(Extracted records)
______________________________
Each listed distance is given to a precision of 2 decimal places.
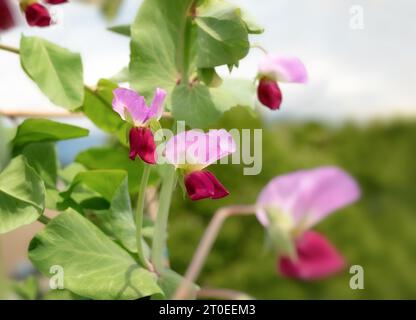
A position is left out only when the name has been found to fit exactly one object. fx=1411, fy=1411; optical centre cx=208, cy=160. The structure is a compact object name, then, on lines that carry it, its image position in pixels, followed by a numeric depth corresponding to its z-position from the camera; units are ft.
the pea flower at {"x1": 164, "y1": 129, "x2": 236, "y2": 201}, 1.54
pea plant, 1.58
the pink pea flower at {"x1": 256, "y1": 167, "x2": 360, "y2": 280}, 1.65
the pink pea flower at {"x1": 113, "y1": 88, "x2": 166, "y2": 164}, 1.55
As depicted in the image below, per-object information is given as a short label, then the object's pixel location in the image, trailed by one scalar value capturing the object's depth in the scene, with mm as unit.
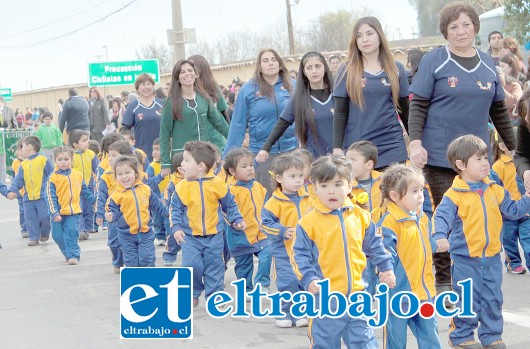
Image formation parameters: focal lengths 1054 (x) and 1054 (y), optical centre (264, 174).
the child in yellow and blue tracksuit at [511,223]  9289
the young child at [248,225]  8945
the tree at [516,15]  23234
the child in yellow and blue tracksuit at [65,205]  12008
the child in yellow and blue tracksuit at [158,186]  12633
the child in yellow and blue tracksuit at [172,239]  10844
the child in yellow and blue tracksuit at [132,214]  10328
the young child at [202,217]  8711
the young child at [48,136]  23125
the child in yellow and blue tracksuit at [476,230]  6602
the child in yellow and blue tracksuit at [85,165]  14688
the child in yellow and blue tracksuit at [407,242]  6188
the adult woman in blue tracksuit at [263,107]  9805
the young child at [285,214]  7641
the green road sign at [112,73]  36250
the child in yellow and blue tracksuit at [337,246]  5938
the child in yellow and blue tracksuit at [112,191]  10898
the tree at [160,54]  89438
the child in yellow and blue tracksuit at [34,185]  13867
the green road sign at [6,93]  49562
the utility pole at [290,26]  45284
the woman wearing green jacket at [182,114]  10930
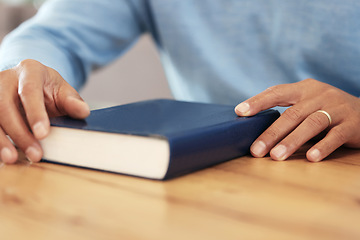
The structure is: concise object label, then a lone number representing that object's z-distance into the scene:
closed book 0.65
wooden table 0.58
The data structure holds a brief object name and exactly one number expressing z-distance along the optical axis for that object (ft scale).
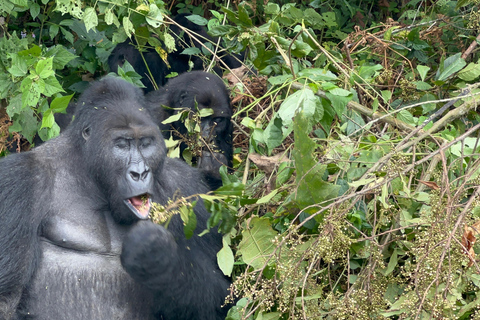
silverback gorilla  18.17
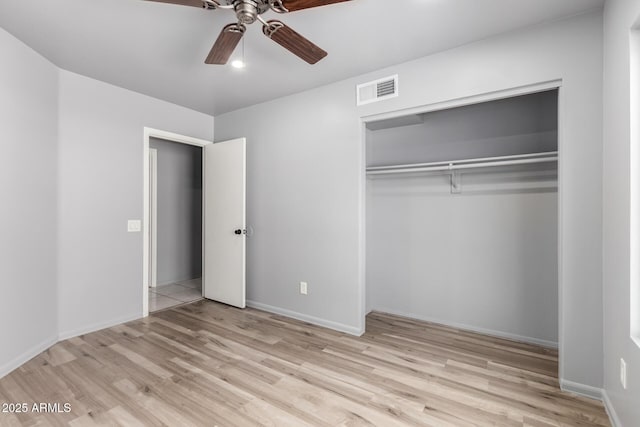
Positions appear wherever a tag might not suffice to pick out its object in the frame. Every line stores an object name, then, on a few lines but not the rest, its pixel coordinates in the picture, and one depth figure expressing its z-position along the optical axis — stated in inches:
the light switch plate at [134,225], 127.7
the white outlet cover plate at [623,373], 60.0
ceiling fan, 60.1
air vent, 105.9
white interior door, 141.1
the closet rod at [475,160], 97.6
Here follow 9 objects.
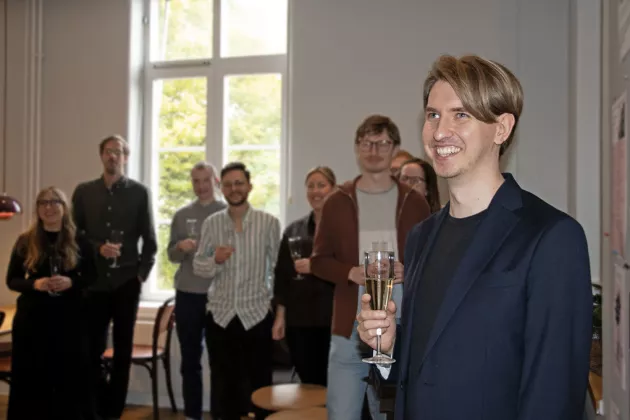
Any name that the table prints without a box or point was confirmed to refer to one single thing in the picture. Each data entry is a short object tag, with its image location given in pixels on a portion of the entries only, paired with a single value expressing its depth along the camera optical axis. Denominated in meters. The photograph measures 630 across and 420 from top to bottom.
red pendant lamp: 6.11
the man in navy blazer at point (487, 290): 1.23
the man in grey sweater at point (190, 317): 4.81
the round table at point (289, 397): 3.53
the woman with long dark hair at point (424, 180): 3.63
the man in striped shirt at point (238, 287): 4.29
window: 5.89
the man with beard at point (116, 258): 4.95
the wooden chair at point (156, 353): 5.08
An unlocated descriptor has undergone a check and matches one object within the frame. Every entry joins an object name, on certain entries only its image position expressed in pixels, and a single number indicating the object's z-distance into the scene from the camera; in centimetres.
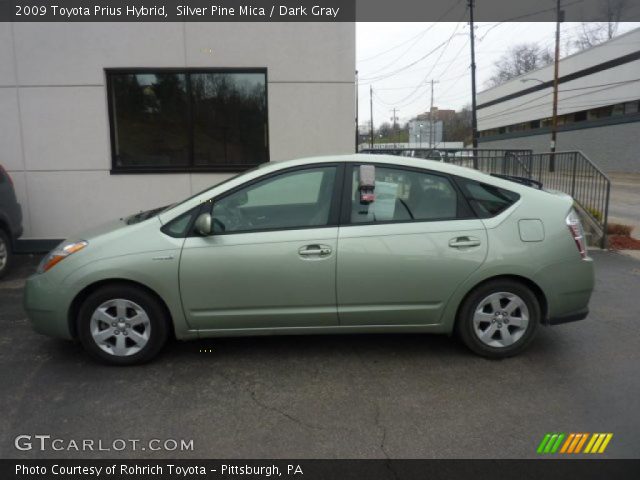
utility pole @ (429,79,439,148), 5684
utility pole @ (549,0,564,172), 3162
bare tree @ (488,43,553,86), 6411
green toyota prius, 364
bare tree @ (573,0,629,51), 4547
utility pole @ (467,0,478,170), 3247
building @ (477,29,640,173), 3222
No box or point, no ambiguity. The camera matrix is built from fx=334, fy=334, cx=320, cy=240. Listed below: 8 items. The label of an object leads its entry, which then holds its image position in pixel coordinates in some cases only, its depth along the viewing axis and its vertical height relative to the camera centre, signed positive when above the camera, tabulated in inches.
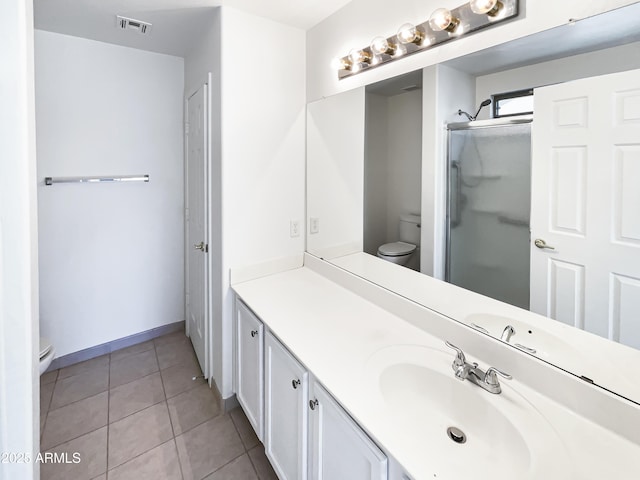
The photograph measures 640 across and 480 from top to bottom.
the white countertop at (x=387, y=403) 29.6 -19.7
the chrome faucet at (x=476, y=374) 38.9 -17.9
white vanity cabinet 37.4 -26.9
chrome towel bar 87.7 +13.3
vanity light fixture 42.0 +29.2
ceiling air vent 77.5 +48.5
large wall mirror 34.5 +4.3
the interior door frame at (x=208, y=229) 78.4 -0.7
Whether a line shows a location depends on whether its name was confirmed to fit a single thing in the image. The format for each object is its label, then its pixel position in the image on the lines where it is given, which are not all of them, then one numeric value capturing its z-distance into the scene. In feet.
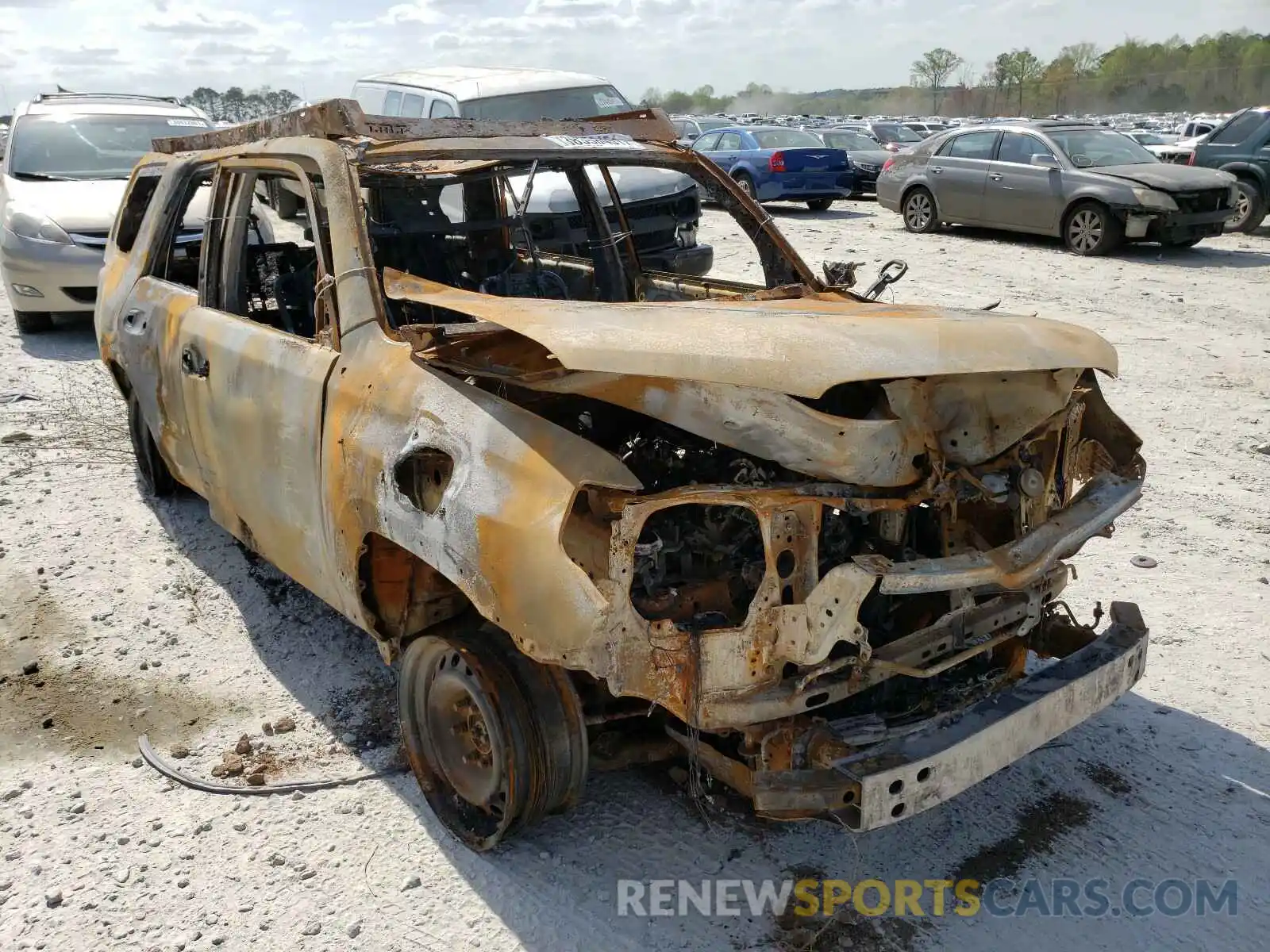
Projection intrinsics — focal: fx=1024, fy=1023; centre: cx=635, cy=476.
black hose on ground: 10.19
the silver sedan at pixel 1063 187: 38.93
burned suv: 7.61
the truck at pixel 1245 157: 44.88
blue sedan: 53.06
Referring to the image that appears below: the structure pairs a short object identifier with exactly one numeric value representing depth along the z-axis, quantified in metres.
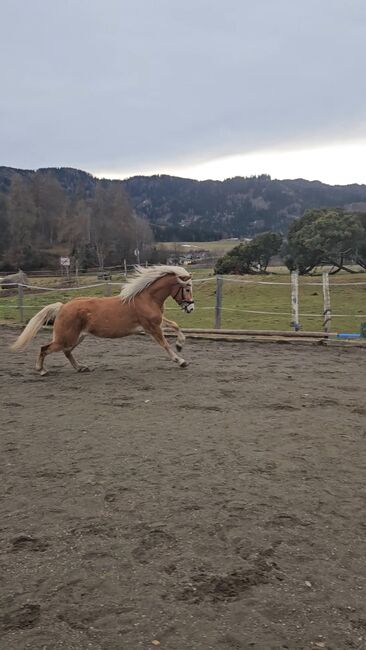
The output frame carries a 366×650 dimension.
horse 7.26
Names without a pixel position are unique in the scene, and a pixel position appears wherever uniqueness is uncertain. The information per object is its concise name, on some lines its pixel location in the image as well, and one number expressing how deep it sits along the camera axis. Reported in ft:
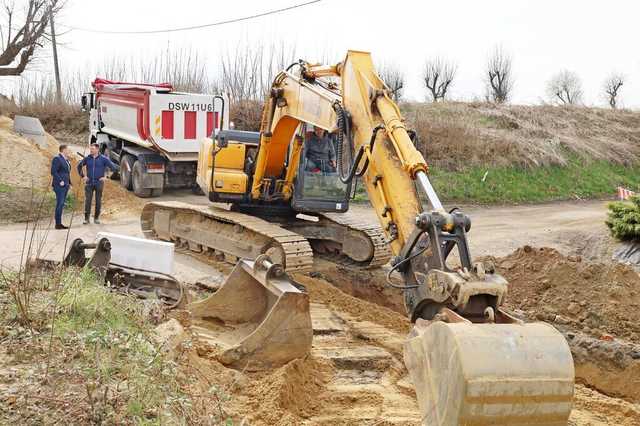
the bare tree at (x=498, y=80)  140.05
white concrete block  23.56
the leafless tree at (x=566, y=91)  152.93
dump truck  54.03
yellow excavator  13.23
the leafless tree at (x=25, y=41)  78.43
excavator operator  32.12
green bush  37.65
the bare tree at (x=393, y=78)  111.94
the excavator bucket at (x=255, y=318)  18.66
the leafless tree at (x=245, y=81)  90.27
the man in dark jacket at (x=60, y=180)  42.32
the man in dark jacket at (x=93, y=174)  44.06
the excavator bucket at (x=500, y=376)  12.92
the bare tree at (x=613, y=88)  148.56
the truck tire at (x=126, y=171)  59.21
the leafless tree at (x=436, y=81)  139.95
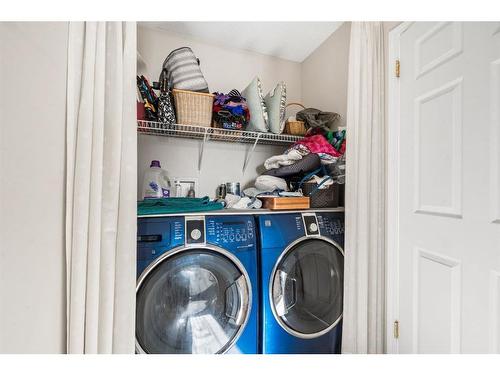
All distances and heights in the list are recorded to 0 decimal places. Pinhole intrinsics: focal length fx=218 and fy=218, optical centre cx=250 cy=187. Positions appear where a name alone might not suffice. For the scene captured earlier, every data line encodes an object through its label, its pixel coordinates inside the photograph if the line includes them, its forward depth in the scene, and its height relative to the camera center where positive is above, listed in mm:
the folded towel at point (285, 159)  1564 +229
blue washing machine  1100 -523
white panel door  830 +20
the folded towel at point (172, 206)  1144 -97
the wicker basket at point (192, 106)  1402 +541
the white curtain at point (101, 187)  714 -1
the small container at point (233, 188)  1799 +13
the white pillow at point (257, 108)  1576 +601
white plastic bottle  1540 +39
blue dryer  1301 -574
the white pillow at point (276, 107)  1584 +612
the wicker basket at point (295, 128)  1762 +513
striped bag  1409 +755
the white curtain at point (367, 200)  1270 -45
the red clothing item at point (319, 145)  1577 +338
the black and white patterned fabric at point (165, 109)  1392 +507
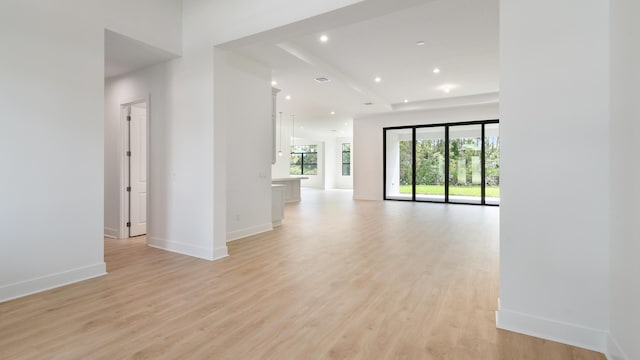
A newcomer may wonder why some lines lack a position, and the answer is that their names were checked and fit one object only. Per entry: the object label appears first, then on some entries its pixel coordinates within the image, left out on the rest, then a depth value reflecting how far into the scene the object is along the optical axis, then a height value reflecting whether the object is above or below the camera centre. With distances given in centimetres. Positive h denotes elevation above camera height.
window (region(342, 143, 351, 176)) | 1889 +110
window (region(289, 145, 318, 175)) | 1955 +111
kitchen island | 1061 -38
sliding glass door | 973 +48
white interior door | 538 +13
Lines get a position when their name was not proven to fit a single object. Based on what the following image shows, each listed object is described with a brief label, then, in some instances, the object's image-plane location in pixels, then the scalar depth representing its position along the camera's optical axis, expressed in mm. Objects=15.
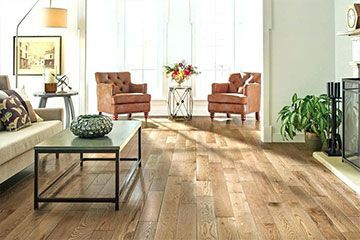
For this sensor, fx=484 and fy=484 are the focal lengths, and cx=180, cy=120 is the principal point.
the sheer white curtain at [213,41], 10039
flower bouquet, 9234
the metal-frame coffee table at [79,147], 3463
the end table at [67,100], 6271
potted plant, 5684
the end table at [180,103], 9555
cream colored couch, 3840
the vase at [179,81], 9292
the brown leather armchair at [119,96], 8828
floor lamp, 7078
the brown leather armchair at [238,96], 8842
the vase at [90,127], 3836
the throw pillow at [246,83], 8984
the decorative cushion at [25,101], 5028
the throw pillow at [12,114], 4621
______________________________
Required action -
Search the data for the string "curtain" and say how many lines include it, giving only the number.

Task answer -
3